Immediately prior to getting confirmed to the EPA as deputy administrator, Wheeler worked as a lobbyist whose clients included coal mining company Murray Energy Corp.

Among the conflicts of interest are calls and meetings with companies and industry trade groups whose members are heavily regulated by the EPA. According to his schedule, Wheeler has met with the American Fuel and Petrochemical Manufacturers, oil company Valero Energy Corp., Alliance of Automobile Manufacturers, and BP America.

In September, Wheeler placed the head of the of the EPA’s Office of Children’s Health Protection on leave and moved to dissolve the agency’s Office of Science Adviser.
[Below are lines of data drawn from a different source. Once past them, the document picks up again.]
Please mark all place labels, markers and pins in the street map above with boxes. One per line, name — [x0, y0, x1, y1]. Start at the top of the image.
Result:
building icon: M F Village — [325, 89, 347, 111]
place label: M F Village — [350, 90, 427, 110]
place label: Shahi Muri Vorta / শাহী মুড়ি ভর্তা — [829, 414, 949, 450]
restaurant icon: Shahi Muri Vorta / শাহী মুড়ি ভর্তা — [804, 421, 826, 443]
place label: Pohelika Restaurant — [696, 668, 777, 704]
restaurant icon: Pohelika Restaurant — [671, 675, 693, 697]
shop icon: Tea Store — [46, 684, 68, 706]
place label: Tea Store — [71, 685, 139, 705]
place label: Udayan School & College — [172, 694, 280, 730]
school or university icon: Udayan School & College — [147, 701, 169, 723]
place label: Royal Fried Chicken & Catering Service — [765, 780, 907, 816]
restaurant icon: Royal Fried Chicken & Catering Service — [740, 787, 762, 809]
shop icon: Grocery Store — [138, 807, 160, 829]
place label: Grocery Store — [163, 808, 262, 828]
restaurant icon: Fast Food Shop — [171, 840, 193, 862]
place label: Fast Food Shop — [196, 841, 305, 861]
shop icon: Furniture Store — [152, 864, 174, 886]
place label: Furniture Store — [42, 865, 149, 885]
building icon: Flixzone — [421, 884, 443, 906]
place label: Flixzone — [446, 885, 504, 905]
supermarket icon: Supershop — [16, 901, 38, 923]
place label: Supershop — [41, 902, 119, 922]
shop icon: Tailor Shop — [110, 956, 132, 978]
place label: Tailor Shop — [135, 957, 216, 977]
Earlier this month, the EPA named David Dunlap, a former chemical engineer with Koch Industries, as its deputy chief of research and development. Prior to his eight years with Koch, Dunlap worked for the Chlorine Institute overseeing health and environmental safety, in addition to roles with both the Uniform and Textile Service Association and Ogden Environmental.

What Wheeler hasn’t managed to do during his tenure is amass the same collection of scandals that ultimately forced Pruitt to resign, though The Huffington Post reported in early October that Wheeler has repeatedly disseminated inflammatory content on his personal Facebook and Twitter accounts over the past five years.

Those interactions included liking a racist image of former President Barack Obama and First Lady Michelle Obama on Facebook, as well as retweeting an infamous “Pizzagate” conspiracy theorist.

During his remarks at Tuesday’s event in Washington, Trump suggested that Wheeler could improve his chances of becoming the permanent EPA chief if he helped ease the process of getting a Texas harbor dredging project approved. Trump said the oil industry brought the dredging to his attention.

“Whatever you can do for the great state of Texas. This way they can bring the giant ships right in, fill them up, and they go out,” Trump told Wheeler.

“We will get that done, sir,” Wheeler responded.

While Wheeler promised to take steps to approve the dredging project, the Washington Post reported Wednesday that the Army Corps of Engineers, not the EPA, usually has finally say over such dredging projects.

Wheeler frequently performs his duties as if his primary responsibility is to act as a cheerleader for the fossil fuel industry rather than as the nation’s top environmental regulator. Pruitt, Wheeler’s predecessor, also demonstrated this allegiance, preferring to advance industry interests to the detriment of environmental protection and public health.

At a major natural gas industry conference in Pittsburgh on Wednesday morning, Wheeler, in his keynote address, reiterated to the company officials in the audience that his mandate is to reduce regulatory barriers for U.S. companies.

The United States is “producing more energy than ever before thanks to the hard work and ingenuity of the people here in this room today,” Wheeler emphasized to the Pittsburgh audience.